Bennet suggested that the workers start by taking 90 minutes of their evening 3 times a week to better themselves; either through learning an art, reading the great masters, meditating on a subject, or practising mental focus. We’ll talk about mental focus later but his first point is to start small, 90 minutes 3 times a week is a (hopefully) small enough target for anyone to achieve rather than trying to do 2 or 3 hours every night, which could learn to burnout and frustration.
We can apply to this principle to any project, in fact in Dragons Den star James Caan says in his book on business start-ups exactly the same; to start with a realistic goal and build up from there.
Bennet’s tips for developing mental focus are quite practical and beneficial in surprising ways. He said that when you leave your house (are commuting between places) you should focus your mind on a single topic and every time your mind strays from this topic refocus your mind back onto it.
Yoga Concentration Exercise
Not only will this train your mind for immense focus in your work and life it will also sharpen your mind as it is the basic technique of deep meditation outlined by Yogani with the exception that Yogani uses a word or Mantra, not a subject.

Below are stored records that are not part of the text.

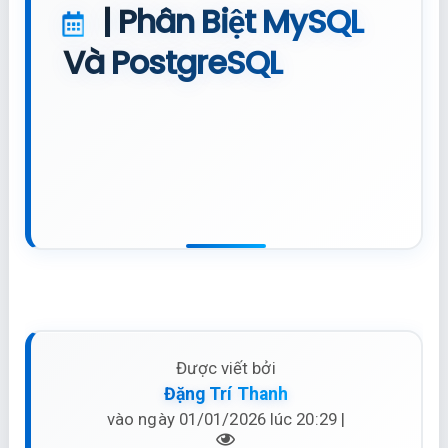
| Phân Biệt MySQL
Và PostgreSQL
Được viết bởi
Đặng Trí Thanh
vào ngày 01/01/2026 lúc 20:29 |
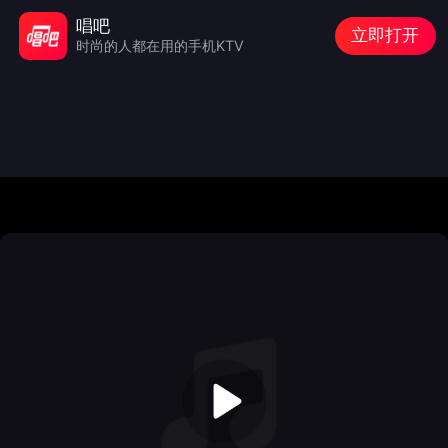
唱吧
立即打开
时尚的人都在用的手机KTV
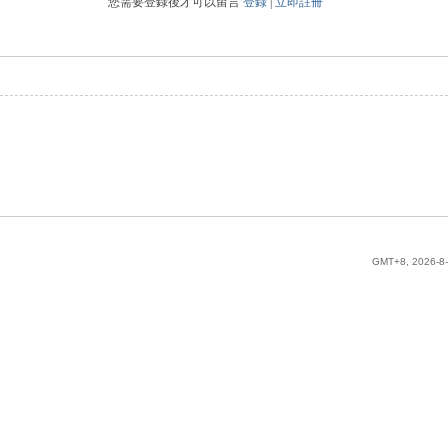
您需要登錄後才可以留言
登錄
|
立即註冊
GMT+8, 2026-8-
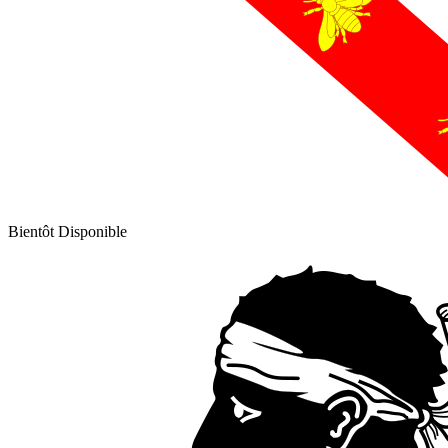
Bientôt Disponible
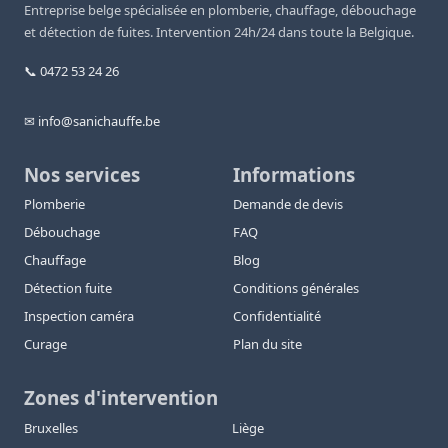
Entreprise belge spécialisée en plomberie, chauffage, débouchage
et détection de fuites. Intervention 24h/24 dans toute la Belgique.
📞 0472 53 24 26
✉ info@sanichauffe.be
Nos services
Informations
Plomberie
Demande de devis
Débouchage
FAQ
Chauffage
Blog
Détection fuite
Conditions générales
Inspection caméra
Confidentialité
Curage
Plan du site
Zones d'intervention
Bruxelles
Liège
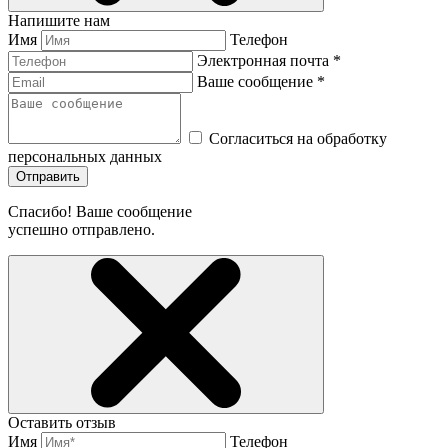
Напишите нам
Имя
Телефон
Электронная почта *
Ваше сообщение *
Согласиться на обработку
персональных данных
Отправить
Спасибо! Ваше сообщение
успешно отправлено.
Оставить отзыв
Имя
Телефон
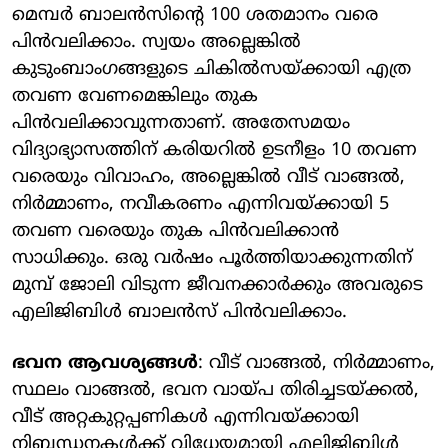
മെമ്പര്‍ ബാലന്‍സിന്റെ 100 ശതമാനം വരെ
പിന്‍വലിക്കാം. സ്വയം അല്ലെങ്കില്‍
കുടുംബാംഗങ്ങളുടെ ചികില്‍സയ്ക്കായി എത്ര
തവണ വേണമെങ്കിലും തുക
പിന്‍വലിക്കാവുന്നതാണ്. അതേസമയം
വിദ്യാഭ്യാസത്തിന് കരിയറില്‍ ഉടനീളം 10 തവണ
വരെയും വിവാഹം, അല്ലെങ്കില്‍ വീട് വാങ്ങല്‍,
നിര്‍മ്മാണം, നവീകരണം എന്നിവയ്ക്കായി 5
തവണ വരെയും തുക പിന്‍വലിക്കാന്‍
സാധിക്കും. ഒരു വര്‍ഷം പൂര്‍ത്തിയാക്കുന്നതിന്
മുമ്പ് ജോലി വിടുന്ന ജീവനക്കാര്‍ക്കും അവരുടെ
എലിജിബിള്‍ ബാലന്‍സ് പിന്‍വലിക്കാം.
ഭവന ആവശ്യങ്ങള്‍
: വീട് വാങ്ങല്‍, നിര്‍മ്മാണം,
സ്ഥലം വാങ്ങല്‍, ഭവന വായ്പ തിരിച്ചടയ്ക്കല്‍,
വീട് അറ്റകുറ്റപ്പണികള്‍ എന്നിവയ്ക്കായി
നിബന്ധനകള്‍ക്ക് വിധേയമായി എലിജിബിള്‍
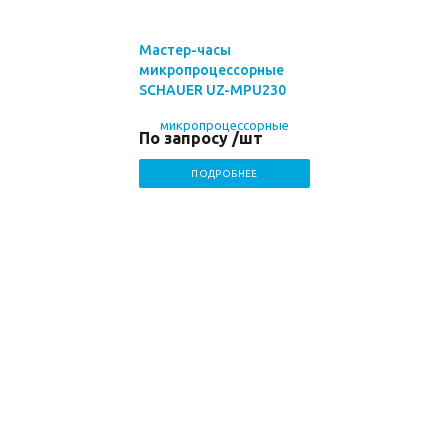
Мастер-часы
микропроцессорные
SCHAUER UZ-MPU230
По запросу /шт
ПОДРОБНЕЕ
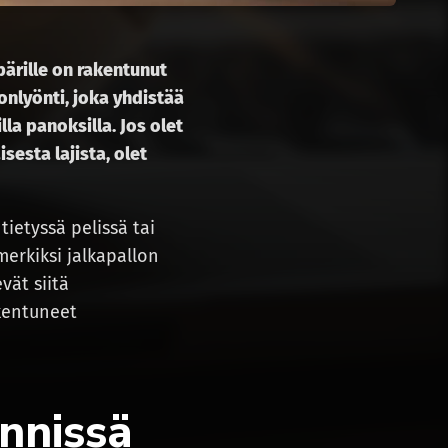
ärille on rakentunut
nlyönti, joka yhdistää
la panoksilla. Jos olet
esta lajista, olet
ietyssä pelissä tai
merkiksi jalkapallon
vät siitä
akentuneet
nnissä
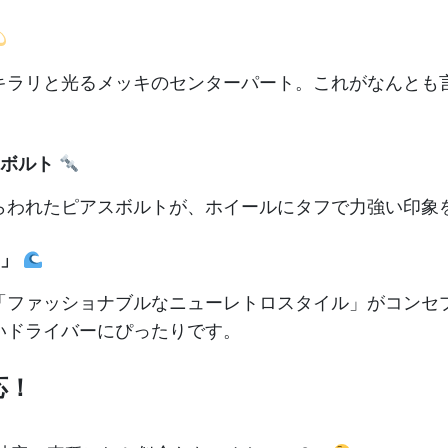
キラリと光るメッキのセンターパート。これがなんとも
ボルト
らわれたピアスボルトが、ホイールにタフで力強い印象
」
「ファッショナブルなニューレトロスタイル」がコンセ
いドライバーにぴったりです。
応！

So you could also get all the health benefits from that.
Modern Living: A Not So Modern Problem
Ultimately Bennet is offering his reader a habitual system to help to make their lives easier, and even though this book is over a hundred years old this idea is returning to the forefront of modern thinking.
Behavioural scientist James Clear argues that setting goals only projects the happiness we attain from achieving those goals into the future, and we should in fact employ a system where the object is to progress towards your goal every day or week instead of achieving it sometime in the future.
“Goals are about the short-term result. Systems are about the long-term process,” Clear uses the example that he wouldn’t be bothered if he didn’t lift a certain weight that day because he knows that if he doesn’t miss a workout he’ll lift bigger weights in the long run.